Matthew Jasper (Nov 26 2019 at 20:54, on Zulip):

It's actually rustc_mir::monomorphize::collector that does this. You could probably copy the implementation there if the collect_and_partition_mono_items query isn't providing enough information.

Edd Barrett (Nov 27 2019 at 12:26, on Zulip):

It's actually rustc_mir::monomorphize::collector that does this.

The function responsible for resolving the call sites in the collector is visit_fn_use(). I changed it to cache the results of resolutions into a hashmap keyed by instance (in the tcx. yeah, I know, gross). That way I can access them later.

So the function now looks like this:

fn visit_fn_use<'tcx>(
    tcx: TyCtxt<'tcx>,
    ty: Ty<'tcx>,
    is_direct_call: bool,
    output: &mut Vec<MonoItem<'tcx>>,
) {
    if let ty::FnDef(def_id, substs) = ty.kind {
        let resolver = if is_direct_call {
            ty::Instance::resolve
        } else {
            ty::Instance::resolve_for_fn_ptr
        };
        let instance = resolver(tcx, ty::ParamEnv::reveal_all(), def_id, substs).unwrap();

        let mut resolutions = tcx.call_resolution_map.borrow_mut();
        if resolutions.is_none() {
            *resolutions = Some(FxHashMap::default());
        }
        let pre_inst = Instance::new(def_id, substs);

        if tcx.def_path_str(def_id).contains("stop_tracing") {
            dbg!(&pre_inst);
            dbg!(instance);
        }

        resolutions.as_mut().unwrap().insert(pre_inst, instance);

        visit_instance_use(tcx, instance, is_direct_call, output);
    }
}

And as you can see, I have some dbg! in there so I can see how my problem call-site is being resolved.

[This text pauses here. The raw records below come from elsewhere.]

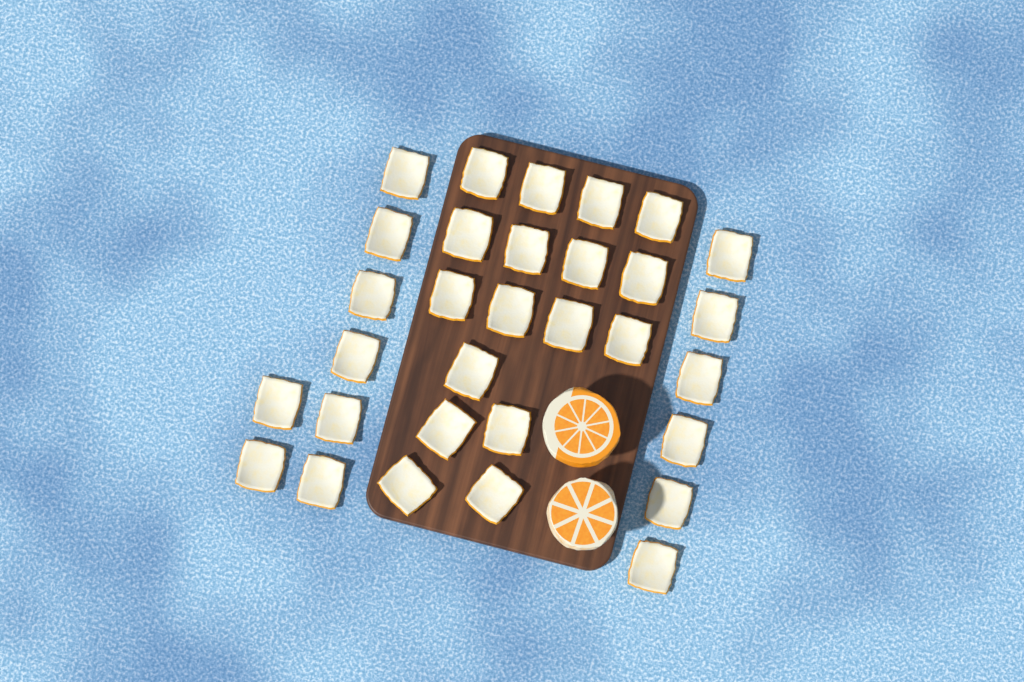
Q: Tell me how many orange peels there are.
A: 31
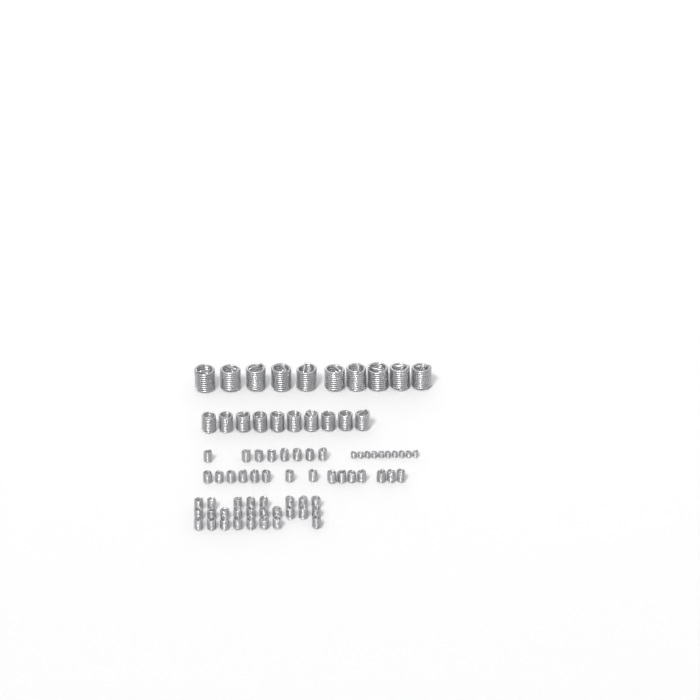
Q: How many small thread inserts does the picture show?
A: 49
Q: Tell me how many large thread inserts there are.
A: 10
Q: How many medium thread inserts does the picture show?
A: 10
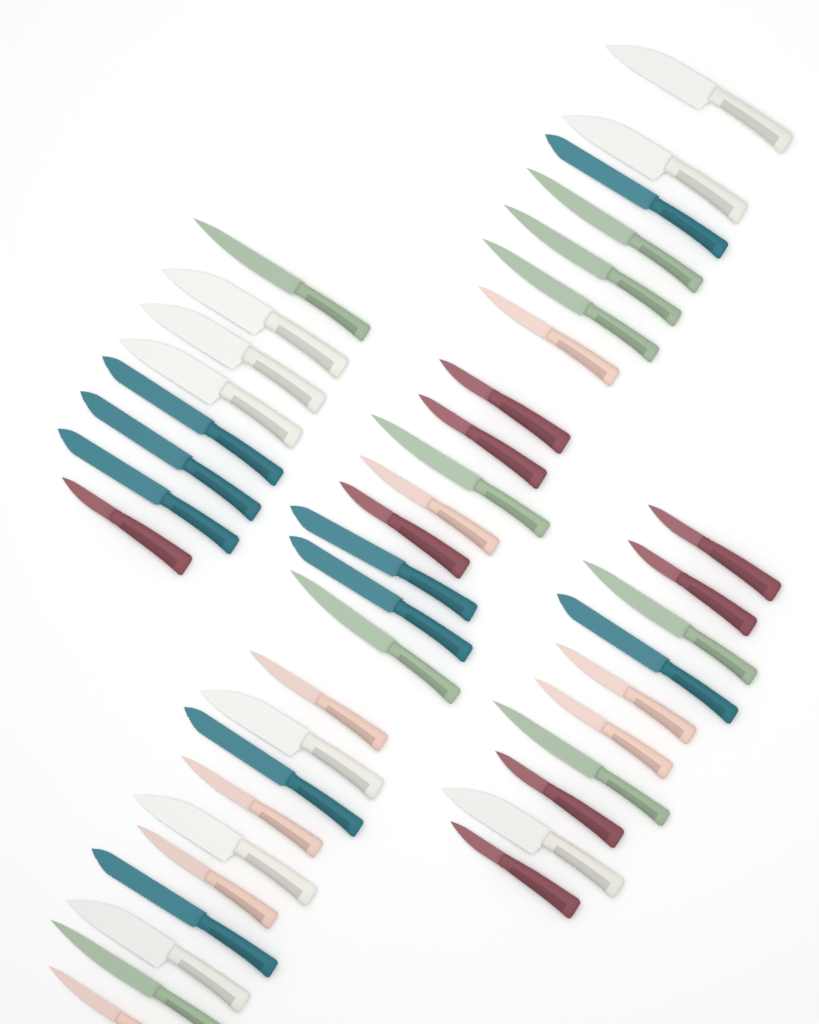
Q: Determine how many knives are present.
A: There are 43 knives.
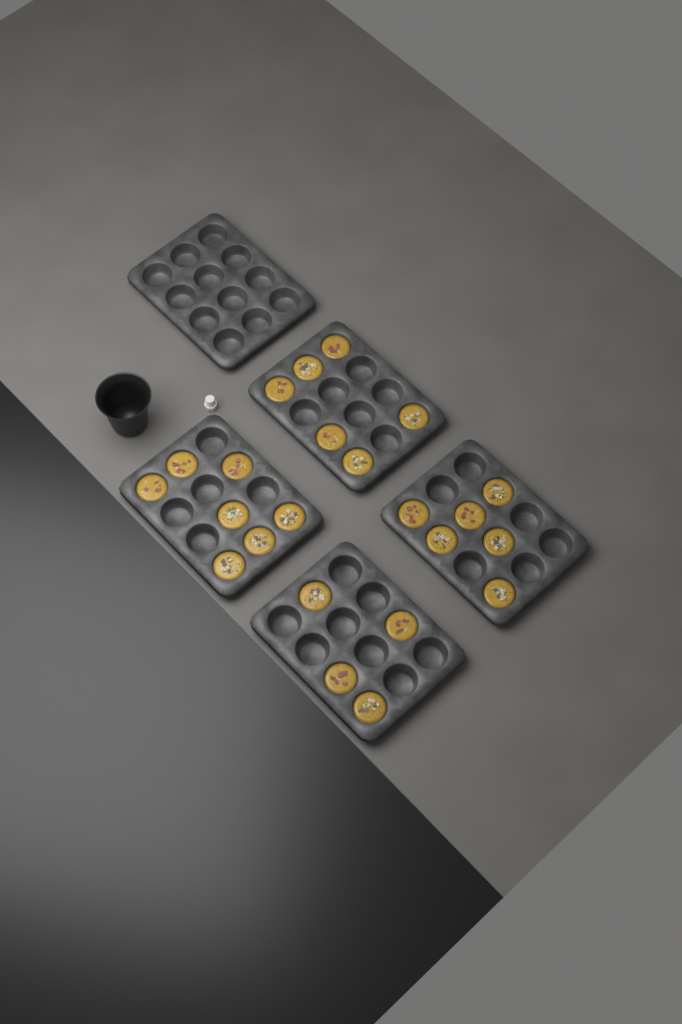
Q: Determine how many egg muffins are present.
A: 23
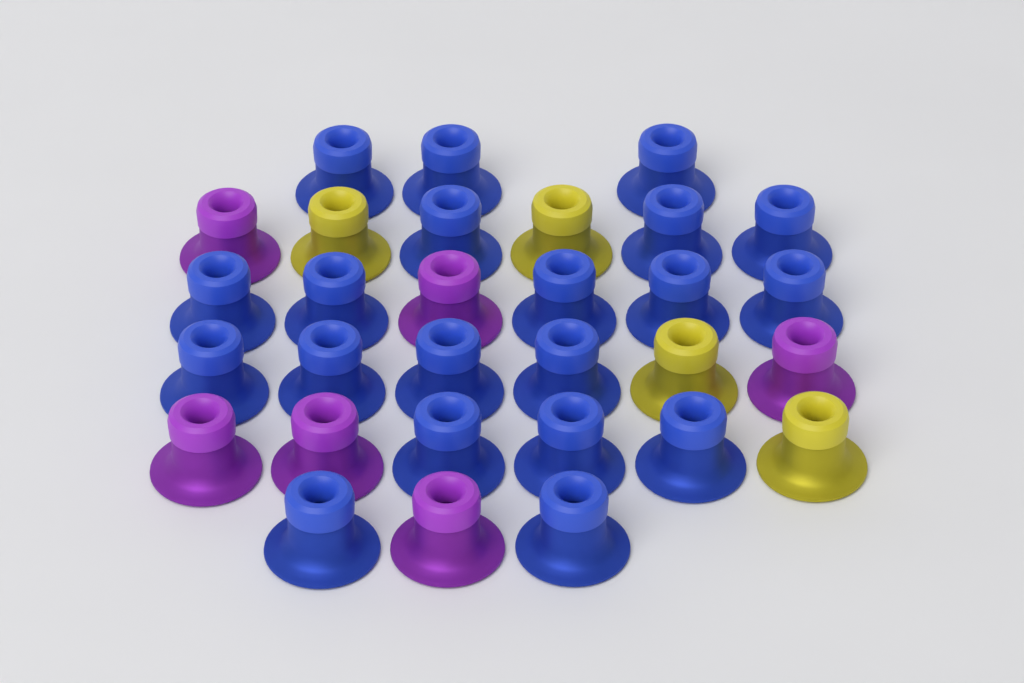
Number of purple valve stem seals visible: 6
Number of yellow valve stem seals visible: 4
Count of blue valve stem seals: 20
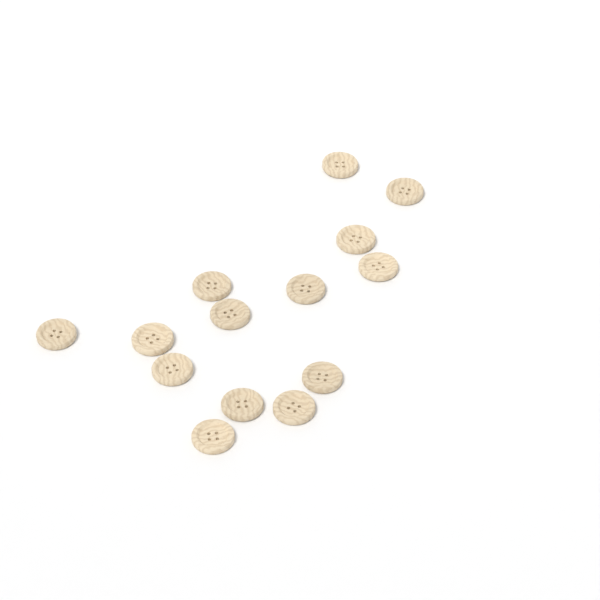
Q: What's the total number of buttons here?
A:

[src/librustc_mir/monomorphize/collector.rs:738] &pre_inst = Instance {
    def: Item(
        DefId(0:156 ~ yktrace[72ea]::ThreadTracerImpl[0]::stop_tracing[0]),
    ),
    substs: [
        dyn ThreadTracerImpl,
    ],
}
[src/librustc_mir/monomorphize/collector.rs:739] instance = Instance {
    def: Virtual(
        DefId(0:156 ~ yktrace[72ea]::ThreadTracerImpl[0]::stop_tracing[0]),
        0,
    ),
    substs: [
        dyn ThreadTracerImpl,
    ],
}

Seems that the call remains unresolved? I was expecting substs to be empty after resolution. But if that were always the case, resolve() would return only a DefId. Seems I'm missing something...

I think this has something to do with codegen_call_terminator() in src/librustc_codegen_ssa/mir/block.rs where there appears to a second layer of resolution?

Matthew Jasper (Nov 27 2019 at 12:38, on Zulip):

Oh, it's an actual virtual call. The concrete method gets recorded through a path like coerce to trait object ("unsize coercion") -> vtable -> method.

Edd Barrett (Nov 27 2019 at 13:25, on Zulip):

Oh, it's an actual virtual call. The concrete method gets recorded through a path like coerce to trait object ("unsize coercion") -> vtable -> method.

So the target is only decided at runtime, right?

Matthew Jasper (Nov 27 2019 at 13:45, on Zulip):

Yes

Edd Barrett (Nov 27 2019 at 17:07, on Zulip):

Great!

Thanks for your patience with this. I have much to learn :)

bjorn3 (Dec 02 2019 at 14:37, on Zulip):

Edit: didn't read your comment completely.